Ewan McGregor is wonderfully lowkey and believably damaged as Dan, and Kyliegh Curran acquits herself well also, however this film absolutely belongs to Rebecca Ferguson. Rose the Hat is a fascinating, layered villain as she commands a group of immortality-seeking psychic vampires, who aesthetically owe a debt to Kathryn Bigelow’s criminally underrated Near Dark (1987). Never vamping too hard or going over the top, Ferguson makes you actually care for Rose and her little family of fiends, which makes it all the more shocking when – in easily the film’s most disturbing sequence – they brutally murder a young boy and gleefully eat his screams.
Story-wise the film follows the book pretty closely until it radically changes the third act, and instead uses Kubrick’s film as canon in ways we won’t spoil, and it’s a change for the better overall. It’s a curious one, though, and obsessive fans of Stanley’s 1980 masterpiece may balk at some of the imagery used, but it’s undeniably effective.
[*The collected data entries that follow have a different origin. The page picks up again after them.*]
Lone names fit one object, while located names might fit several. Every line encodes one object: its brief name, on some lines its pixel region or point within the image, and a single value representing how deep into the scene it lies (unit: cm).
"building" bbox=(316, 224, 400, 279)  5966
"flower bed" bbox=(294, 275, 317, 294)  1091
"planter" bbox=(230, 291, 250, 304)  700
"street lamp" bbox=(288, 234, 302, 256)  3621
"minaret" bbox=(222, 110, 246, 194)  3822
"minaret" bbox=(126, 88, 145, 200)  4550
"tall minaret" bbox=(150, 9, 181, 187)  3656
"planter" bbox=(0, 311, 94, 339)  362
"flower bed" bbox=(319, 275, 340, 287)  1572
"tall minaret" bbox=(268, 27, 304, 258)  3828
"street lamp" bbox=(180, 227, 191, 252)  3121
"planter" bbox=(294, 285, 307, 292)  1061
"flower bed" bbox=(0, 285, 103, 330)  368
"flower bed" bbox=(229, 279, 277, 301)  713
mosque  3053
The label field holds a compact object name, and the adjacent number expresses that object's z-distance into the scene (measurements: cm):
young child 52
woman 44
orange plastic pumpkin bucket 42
At 153 minutes, Doctor Sleep is certainly long, but it never drags and the plot is constantly moving forward in curious but interesting ways.
Ultimately, Doctor Sleep is a strange and wonderful beast. Based on a divisive book, that itself was a sequel to an unmitigated masterpiece, and using iconography from a cinema classic, it somehow manages to be better than its literary source material, and a mostly fitting tribute to the film that still looms large almost 40 years after its release. But even ignoring historical and artistic context, Doctor Sleep is simply a bloody good film, showcasing superb performances, excellent direction from Flanno and a score that drips with hallucinatory menace. Even in a market crowded with decent-to-excellent Stephen King adaptations, Doctor Sleep stands tall as one of the best, and is an engaging, original supernatural horror/thriller in its own right. For even casual fans of The Shining (book or movie), or quality horror in general, this is absolutely one you won’t want to Overlook.